Hallo all, we are looking to adopt an older labrador bitch (any age over 2). We currently have a 6 year old black lab (dog) who we took in from a family that could not cope with him . He has always lived in an at least two dog home prior to coming to us in January. He is a lovely, happy fella but we feel that he is missing companionship of the canine kind. We would prefer spayed but will do this ourselves if need be... we are definitely NOT interested in breeding. We live by the sea in south northumberland and can offer an energetic and loving home. Not concerned with pedigree, KC or colour. Thanks


----------



## happysaz133 (Jun 5, 2008)

Whearabouts are you? There are many Labrador Welfare groups around the country, lots with Labs given up through no fault of their own. I googled Labrador rescue, it came up with a list of different rescue group areas,

labrador rescue - Google Search

Labrador Rescue North West | Care and Rehoming for Labradors

Labrador Rescue South East and Central

Labrador Retriever Rescue Southern England

Welcome to the Labrador Rescue Trust

You should be able to find some lovely Labbies near you looking for a loving home! Most are spayed by the rescue already. I think its great that you want to rescue, well done, and I hope you find your perfect companion!


----------



## suzi_que (Nov 11, 2008)

Hi... thankyou. We are North East and the rescues are just too far away for most to be happy rehoming so far away. We keep checking the local cat and dog shelter but no luck as yet. I'm sure the right lady will come our way in time :biggrin:


----------



## fabmonkey1 (Nov 15, 2008)

suzi_que said:


> Hallo all, we are looking to adopt an older labrador bitch (any age over 2). We currently have a 6 year old black lab (dog) who we took in from a family that could not cope with him . He has always lived in an at least two dog home prior to coming to us in January. He is a lovely, happy fella but we feel that he is missing companionship of the canine kind. We would prefer spayed but will do this ourselves if need be... we are definitely NOT interested in breeding. We live by the sea in south northumberland and can offer an energetic and loving home. Not concerned with pedigree, KC or colour. Thanks


Hello, We Have A Chocolate Bitch Labrador Fully Spayed And Chipped

Unfortunatley She's Only 14months old 
Will This Matter?
We don't want to get rid of her but unfortunatley we have too as my mum has suffered an injury.

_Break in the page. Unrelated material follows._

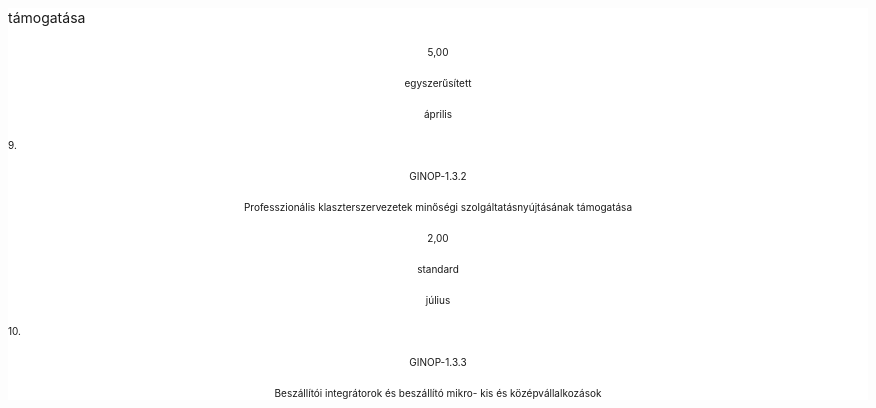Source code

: támogatása</span></p></td><td style="width: 99.25pt; border-top: none; border-left: none; border-bottom: solid windowtext 1.0pt; border-right: solid windowtext 1.0pt; mso-border-top-alt: solid windowtext .5pt; mso-border-left-alt: solid windowtext .5pt; mso-border-alt: solid windowtext .5pt; padding: 0cm 5.4pt 0cm 5.4pt;" valign="top" width="132"><p class="MsoNormal" style="margin-bottom: .0001pt; text-align: center; line-height: normal;" align="center"><span style="font-size: x-small;">5,00</span></p></td><td style="width: 77.95pt; border-top: none; border-left: none; border-bottom: solid windowtext 1.0pt; border-right: solid windowtext 1.0pt; mso-border-top-alt: solid windowtext .5pt; mso-border-left-alt: solid windowtext .5pt; mso-border-alt: solid windowtext .5pt; padding: 0cm 5.4pt 0cm 5.4pt;" valign="top" width="104"><p class="MsoNormal" style="margin-bottom: .0001pt; text-align: center; line-height: normal;" align="center"><span style="font-size: x-small;">egyszerűsített </span></p></td><td style="width: 77.95pt; border-top: none; border-left: none; border-bottom: solid windowtext 1.0pt; border-right: solid windowtext 1.0pt; mso-border-top-alt: solid windowtext .5pt; mso-border-left-alt: solid windowtext .5pt; mso-border-alt: solid windowtext .5pt; padding: 0cm 5.4pt 0cm 5.4pt;" valign="top" width="104"><p class="MsoNormal" style="margin-bottom: .0001pt; text-align: center; line-height: normal;" align="center"><span style="font-size: x-small;">április</span></p></td></tr><tr style="mso-yfti-irow: 10;"><td style="width: 24.75pt; border: solid windowtext 1.0pt; border-top: none; mso-border-top-alt: solid windowtext .5pt; mso-border-alt: solid windowtext .5pt; padding: 0cm 5.4pt 0cm 5.4pt;" valign="top" width="33"><p class="MsoNormal" style="margin-bottom: .0001pt; line-height: normal;"><span style="font-size: x-small;">9.</span></p></td><td style="width: 60.05pt; border-top: none; border-left: none; border-bottom: solid windowtext 1.0pt; border-right: solid windowtext 1.0pt; mso-border-top-alt: solid windowtext .5pt; mso-border-left-alt: solid windowtext .5pt; mso-border-alt: solid windowtext .5pt; padding: 0cm 5.4pt 0cm 5.4pt;" valign="top" width="80"><p class="MsoNormal" style="margin-bottom: .0001pt; text-align: center; line-height: normal;" align="center"><span style="font-size: x-small;">GINOP-1.3.2</span></p></td><td style="width: 205.55pt; border-top: none; border-left: none; border-bottom: solid windowtext 1.0pt; border-right: solid windowtext 1.0pt; mso-border-top-alt: solid windowtext .5pt; mso-border-left-alt: solid windowtext .5pt; mso-border-alt: solid windowtext .5pt; padding: 0cm 5.4pt 0cm 5.4pt;" valign="top" width="274"><p class="MsoNormal" style="margin-bottom: .0001pt; text-align: center; line-height: normal;" align="center"><span style="font-size: x-small;">Professzionális klaszterszervezetek minőségi szolgáltatásnyújtásának támogatása </span></p></td><td style="width: 99.25pt; border-top: none; border-left: none; border-bottom: solid windowtext 1.0pt; border-right: solid windowtext 1.0pt; mso-border-top-alt: solid windowtext .5pt; mso-border-left-alt: solid windowtext .5pt; mso-border-alt: solid windowtext .5pt; padding: 0cm 5.4pt 0cm 5.4pt;" valign="top" width="132"><p class="MsoNormal" style="margin-bottom: .0001pt; text-align: center; line-height: normal;" align="center"><span style="font-size: x-small;">2,00</span></p></td><td style="width: 77.95pt; border-top: none; border-left: none; border-bottom: solid windowtext 1.0pt; border-right: solid windowtext 1.0pt; mso-border-top-alt: solid windowtext .5pt; mso-border-left-alt: solid windowtext .5pt; mso-border-alt: solid windowtext .5pt; padding: 0cm 5.4pt 0cm 5.4pt;" valign="top" width="104"><p class="MsoNormal" style="margin-bottom: .0001pt; text-align: center; line-height: normal;" align="center"><span style="font-size: x-small;">standard</span></p></td><td style="width: 77.95pt; border-top: none; border-left: none; border-bottom: solid windowtext 1.0pt; border-right: solid windowtext 1.0pt; mso-border-top-alt: solid windowtext .5pt; mso-border-left-alt: solid windowtext .5pt; mso-border-alt: solid windowtext .5pt; padding: 0cm 5.4pt 0cm 5.4pt;" valign="top" width="104"><p class="MsoNormal" style="margin-bottom: .0001pt; text-align: center; line-height: normal;" align="center"><span style="font-size: x-small;">július</span></p></td></tr><tr style="mso-yfti-irow: 11;"><td style="width: 24.75pt; border: solid windowtext 1.0pt; border-top: none; mso-border-top-alt: solid windowtext .5pt; mso-border-alt: solid windowtext .5pt; padding: 0cm 5.4pt 0cm 5.4pt;" valign="top" width="33"><p class="MsoNormal" style="margin-bottom: .0001pt; line-height: normal;"><span style="font-size: x-small;">10.</span></p></td><td style="width: 60.05pt; border-top: none; border-left: none; border-bottom: solid windowtext 1.0pt; border-right: solid windowtext 1.0pt; mso-border-top-alt: solid windowtext .5pt; mso-border-left-alt: solid windowtext .5pt; mso-border-alt: solid windowtext .5pt; padding: 0cm 5.4pt 0cm 5.4pt;" valign="top" width="80"><p class="MsoNormal" style="margin-bottom: .0001pt; text-align: center; line-height: normal;" align="center"><span style="font-size: x-small;">GINOP-1.3.3</span></p></td><td style="width: 205.55pt; border-top: none; border-left: none; border-bottom: solid windowtext 1.0pt; border-right: solid windowtext 1.0pt; mso-border-top-alt: solid windowtext .5pt; mso-border-left-alt: solid windowtext .5pt; mso-border-alt: solid windowtext .5pt; padding: 0cm 5.4pt 0cm 5.4pt;" valign="top" width="274"><p class="MsoNormal" style="margin-bottom: .0001pt; text-align: center; line-height: normal;" align="center"><span style="font-size: x-small;">Beszállítói integrátorok és beszállító mikro- kis és középvállalkozások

She has a lovely temprament and is lovely with kids(should you have any) she and my little brother are like best friends!

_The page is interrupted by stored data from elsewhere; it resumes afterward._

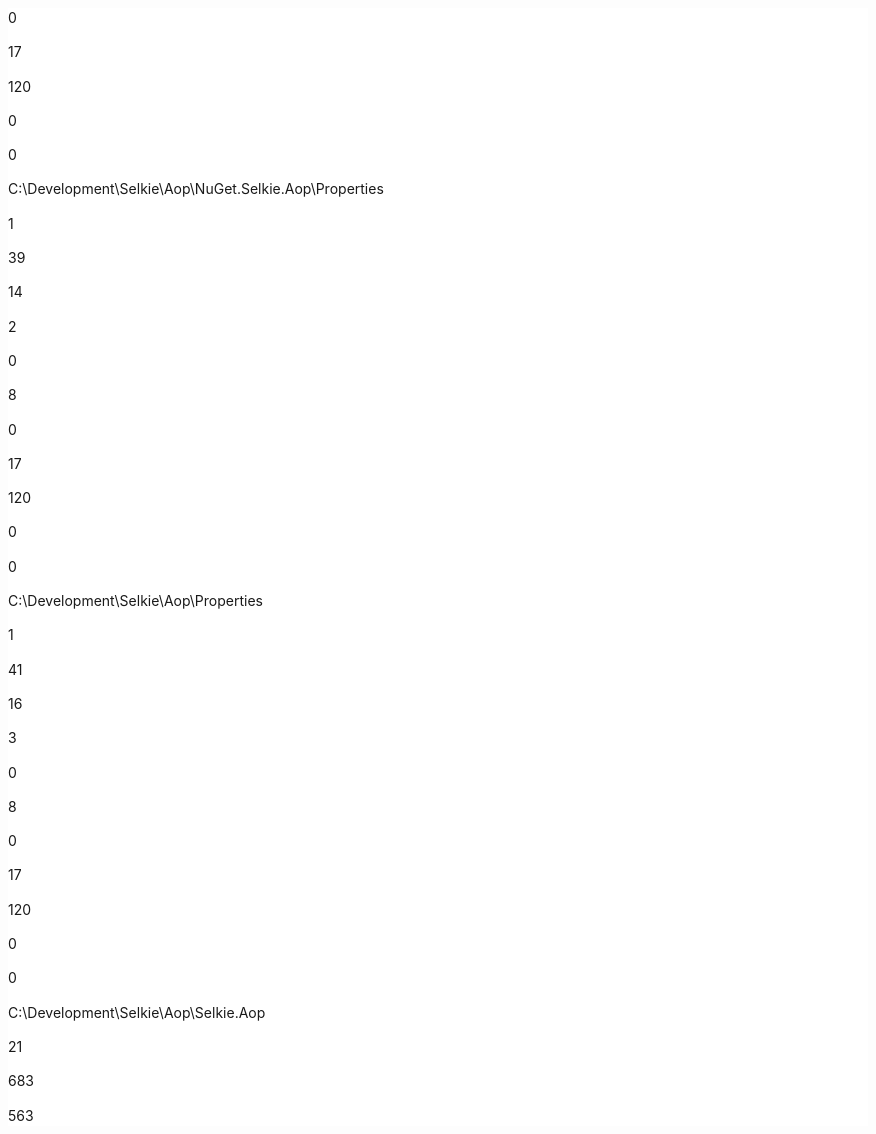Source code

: 0

17

120

0

0

C:\\Development\\Selkie\\Aop\\NuGet.Selkie.Aop\\Properties

1

39

14

2

0

8

0

17

120

0

0

C:\\Development\\Selkie\\Aop\\Properties

1

41

16

3

0

8

0

17

120

0

0

C:\\Development\\Selkie\\Aop\\Selkie.Aop

21

683

563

It will be a shame to see her go but it is unfair keeping her.

She isnt used to be left alone but if you have another dog she should be fine and likes long walks.

Please respond as we would love to know she's going to a good home.
Thankyou Ciara Garvey


----------



## happysaz133 (Jun 5, 2008)

suzi_que said:


> Hi... thankyou. We are North East and the rescues are just too far away for most to be happy rehoming so far away. We keep checking the local cat and dog shelter but no luck as yet. I'm sure the right lady will come our way in time :biggrin:


Are you anywhere near a dogs trust centre? They quite often have pedigree Labs in. Also, Battersea in London will rehome all over the country.


----------